In the data below, which lines contain "activities"? List them by copying each one.

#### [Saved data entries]

^^^^^^^^

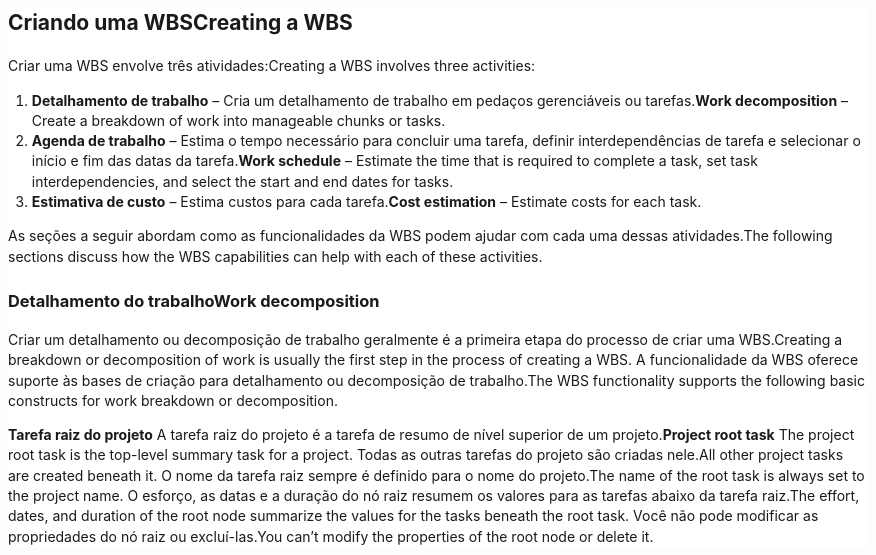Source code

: ## <a name="creating-a-wbs"></a><span data-ttu-id="9946d-137">Criando uma WBS</span><span class="sxs-lookup"><span data-stu-id="9946d-137">Creating a WBS</span></span>
<span data-ttu-id="9946d-138">Criar uma WBS envolve três atividades:</span><span class="sxs-lookup"><span data-stu-id="9946d-138">Creating a WBS involves three activities:</span></span>

1.  <span data-ttu-id="9946d-139">**Detalhamento de trabalho** – Cria um detalhamento de trabalho em pedaços gerenciáveis ou tarefas.</span><span class="sxs-lookup"><span data-stu-id="9946d-139">**Work decomposition** – Create a breakdown of work into manageable chunks or tasks.</span></span>
2.  <span data-ttu-id="9946d-140">**Agenda de trabalho** – Estima o tempo necessário para concluir uma tarefa, definir interdependências de tarefa e selecionar o início e fim das datas da tarefa.</span><span class="sxs-lookup"><span data-stu-id="9946d-140">**Work schedule** – Estimate the time that is required to complete a task, set task interdependencies, and select the start and end dates for tasks.</span></span>
3.  <span data-ttu-id="9946d-141">**Estimativa de custo** – Estima custos para cada tarefa.</span><span class="sxs-lookup"><span data-stu-id="9946d-141">**Cost estimation** – Estimate costs for each task.</span></span>

<span data-ttu-id="9946d-142">As seções a seguir abordam como as funcionalidades da WBS podem ajudar com cada uma dessas atividades.</span><span class="sxs-lookup"><span data-stu-id="9946d-142">The following sections discuss how the WBS capabilities can help with each of these activities.</span></span>

### <a name="work-decomposition"></a><span data-ttu-id="9946d-143">Detalhamento do trabalho</span><span class="sxs-lookup"><span data-stu-id="9946d-143">Work decomposition</span></span>

<span data-ttu-id="9946d-144">Criar um detalhamento ou decomposição de trabalho geralmente é a primeira etapa do processo de criar uma WBS.</span><span class="sxs-lookup"><span data-stu-id="9946d-144">Creating a breakdown or decomposition of work is usually the first step in the process of creating a WBS.</span></span> <span data-ttu-id="9946d-145">A funcionalidade da WBS oferece suporte às bases de criação para detalhamento ou decomposição de trabalho.</span><span class="sxs-lookup"><span data-stu-id="9946d-145">The WBS functionality supports the following basic constructs for work breakdown or decomposition.</span></span> 

<span data-ttu-id="9946d-146">**Tarefa raiz do projeto** A tarefa raiz do projeto é a tarefa de resumo de nível superior de um projeto.</span><span class="sxs-lookup"><span data-stu-id="9946d-146">**Project root task** The project root task is the top-level summary task for a project.</span></span> <span data-ttu-id="9946d-147">Todas as outras tarefas do projeto são criadas nele.</span><span class="sxs-lookup"><span data-stu-id="9946d-147">All other project tasks are created beneath it.</span></span> <span data-ttu-id="9946d-148">O nome da tarefa raiz sempre é definido para o nome do projeto.</span><span class="sxs-lookup"><span data-stu-id="9946d-148">The name of the root task is always set to the project name.</span></span> <span data-ttu-id="9946d-149">O esforço, as datas e a duração do nó raiz resumem os valores para as tarefas abaixo da tarefa raiz.</span><span class="sxs-lookup"><span data-stu-id="9946d-149">The effort, dates, and duration of the root node summarize the values for the tasks beneath the root task.</span></span> <span data-ttu-id="9946d-150">Você não pode modificar as propriedades do nó raiz ou excluí-las.</span><span class="sxs-lookup"><span data-stu-id="9946d-150">You can’t modify the properties of the root node or delete it.</span></span>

^^^^^^^^

#### [The answer]
<span data-ttu-id="9946d-138">Criar uma WBS envolve três atividades:</span><span class="sxs-lookup"><span data-stu-id="9946d-138">Creating a WBS involves three activities:</span></span>
<span data-ttu-id="9946d-142">As seções a seguir abordam como as funcionalidades da WBS podem ajudar com cada uma dessas atividades.</span><span class="sxs-lookup"><span data-stu-id="9946d-142">The following sections discuss how the WBS capabilities can help with each of these activities.</span></span>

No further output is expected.